Study text
Molecular orbital calculations of poly(vinylidene fluoride) and its model compounds

Abstract

AbstractCalculations of dipole moments of poly(vinylidene fluoride)(PVDF) and its model compounds were performed by the MNDO method. 2,2‐difluoropropane as a model compound was found to have a dipole moment of 8.97 × 10−30 C m (2.69 D). It was in satisfactory agreement with a previously obtained experimental value, 8.01 × 10−30 C m. Dipole moments of two other model compounds, tetrafluoropentane and octafluorononane, were calculated to be 1.70 and 3.24 × 10−29 C m, respectively. Ratios of repeat unit moments of the second and third compounds to the first compound moment were equal to 0.95 and 0.90, respectively. These were nearly identical with a theoretical ratio, 0.96, derived from the free rotation model of a polymer chain. The calculated dipole moments were considered to reflect the molecular structures in which free rotations of nearly tetrahedral bond angles might be allowed around C—C links. Dipole moments of each monomer unit for three polymorphs of PVDF, Form I, II, and III were calculated to be 7.64, 5.40, and 5.07 × 10−30 C m, respectively. Ratios of the three moments to the first model compound moment were found to be 0.85, 0.60, and 0.57. The decreasing order of the three factors suggests that orientations of monomer unit dipoles are more and more interdependent, and free internal rotations around skeletal bonds are more and more hindered, when the conformation varies from Form I to III. Also it was confirmed that the atomic charge distributions of the three polymorphs were very similar, and that the difference in dipole moments were primarily caused by conformation changes of the polymer chain.

Listed entries
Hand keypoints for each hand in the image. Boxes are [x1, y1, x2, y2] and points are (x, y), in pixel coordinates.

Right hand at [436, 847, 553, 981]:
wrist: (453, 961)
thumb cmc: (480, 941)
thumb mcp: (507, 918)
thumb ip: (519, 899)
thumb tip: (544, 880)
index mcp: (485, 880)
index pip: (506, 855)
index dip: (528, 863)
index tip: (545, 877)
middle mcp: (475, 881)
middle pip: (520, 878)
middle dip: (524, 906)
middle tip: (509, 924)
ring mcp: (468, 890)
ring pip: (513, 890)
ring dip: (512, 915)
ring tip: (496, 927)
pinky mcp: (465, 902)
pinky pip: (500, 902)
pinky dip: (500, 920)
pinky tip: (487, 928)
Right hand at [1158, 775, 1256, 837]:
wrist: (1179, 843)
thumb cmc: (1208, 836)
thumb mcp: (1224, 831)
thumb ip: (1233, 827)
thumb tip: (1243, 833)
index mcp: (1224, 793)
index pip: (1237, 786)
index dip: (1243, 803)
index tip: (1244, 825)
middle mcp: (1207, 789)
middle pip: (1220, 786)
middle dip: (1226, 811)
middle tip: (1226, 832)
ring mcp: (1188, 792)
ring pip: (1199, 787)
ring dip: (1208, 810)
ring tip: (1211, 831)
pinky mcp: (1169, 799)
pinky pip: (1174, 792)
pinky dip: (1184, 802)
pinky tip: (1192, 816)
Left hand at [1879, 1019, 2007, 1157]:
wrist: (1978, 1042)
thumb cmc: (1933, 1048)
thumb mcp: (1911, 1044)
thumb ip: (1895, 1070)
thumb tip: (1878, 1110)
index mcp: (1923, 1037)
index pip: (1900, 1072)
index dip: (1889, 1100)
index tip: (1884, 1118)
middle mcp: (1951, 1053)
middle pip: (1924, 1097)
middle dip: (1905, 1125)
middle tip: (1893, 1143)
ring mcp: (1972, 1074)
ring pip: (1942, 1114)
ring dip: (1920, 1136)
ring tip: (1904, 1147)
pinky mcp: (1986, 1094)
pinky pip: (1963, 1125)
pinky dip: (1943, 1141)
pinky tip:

Task directions
Render this sentence from the abstract above in Spanish: "Dipole moments of each monomer unit for three polymorphs of PVDF, Form I, II, and III were calculated to be 7.64, 5.40, and 5.07 × 10−30 C m, respectively."

Solution to this task
Los momentos dipolares de cada unidad monomérica para tres polimorfos del PVDF, las formas I, II y III, se calcularon en 7,64, 5,40 y 5,07 × 10−30 C m, respectivamente.